Now my problem is finding $T_0$ given initial conditions. Note that the differential equation is not affected by changing the distance between the two endpoints (call it $2x_0$) so that is also an initial condition.
I tried looking at the endpoint of the chain where $2T_0 = \frac{mg}{\sinh(kx_0)}$ but this leads to an equation which gives a nonsensical answer when $kx_0$ approaches zero. If $kx_0$ approaches zero then $2T_0 = \frac{mgx_0}{gm/(LT_0)}$ so $x_0 = L/2$, which seems nonsensical. Maybe this is because $T_0$ becomes small with $x_0$, preventing the $kx_0$ approaching zero? A problem I'm having is that there are no real numerical solutions when I plug this function into wolfram alpha. Please help me
The answer on Physics SE, linked by cgiovanardi in a comment, considers a non-symmetric configuration, where the two ends are at different heights. If you are only interested in the symmetric case, it is somewhat simpler than that, though you can still apply the same approach, and in the end the equation is transcendental anyway.
The usual method is to consider the length of the chain, which is also an initial condition. From the length, together with distance between endpoints, you can get the $k$ - that's just the geometry of the curve. Then $k$ tells you what $T_0$ is.
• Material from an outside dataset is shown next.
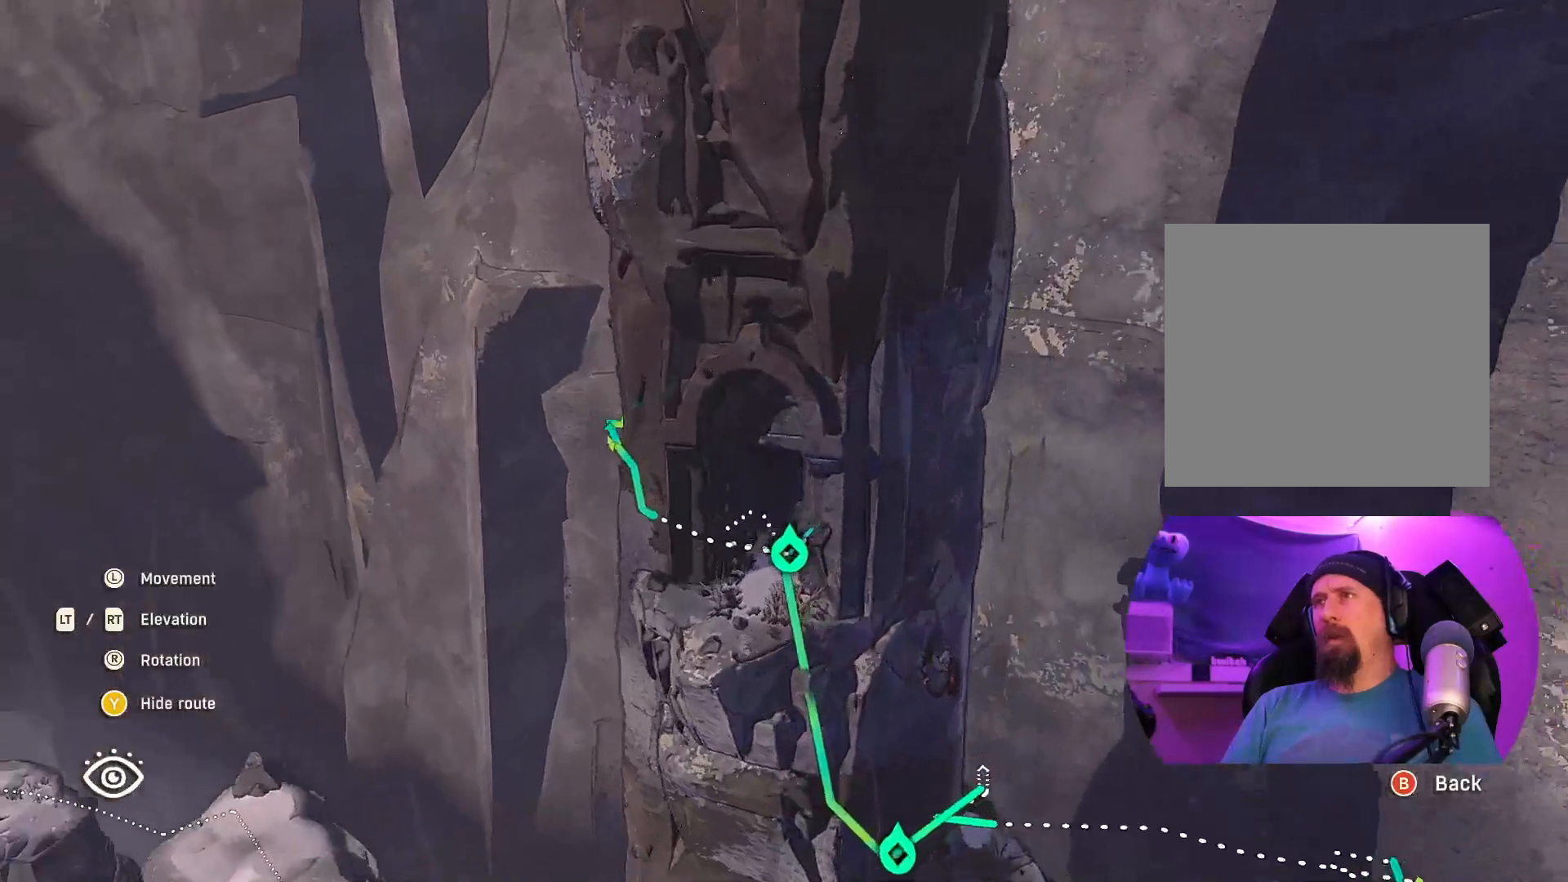
{"buttons": [], "left_stick": "center", "right_stick": "center", "events": [[117, "left_stick", "right"], [167, "left_stick", "center"]]}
Your approach doesn't do that explicitly, but still gets the same result because $m = \rho L$, so you end up with the same equation (though you have a subtle mistake in that the coordinates of the endpoints are $\pm x_0/2$ with your definition of $x_0$): $$ \sinh\frac{kx_0}2 = \frac{kL}2 \;\;\;\Leftrightarrow\;\;\; \frac{\sinh(kx_0/2)}{kx_0/2} = \frac{L}{x_0} $$
Notice that $x_0 \rightarrow L \Rightarrow kx_0 \rightarrow 0$ but it still makes perfect sense - that is a too-tightly-stretched chain with $k \rightarrow 0 \Rightarrow T_0 \rightarrow \infty$; while as $x_0 \rightarrow 0$, you just get a vertically hanging doubled-up chain, which will not have a horizontal component of tension: $kx_0 \rightarrow \infty \Rightarrow k \rightarrow \infty \Rightarrow T_0 \rightarrow 0$.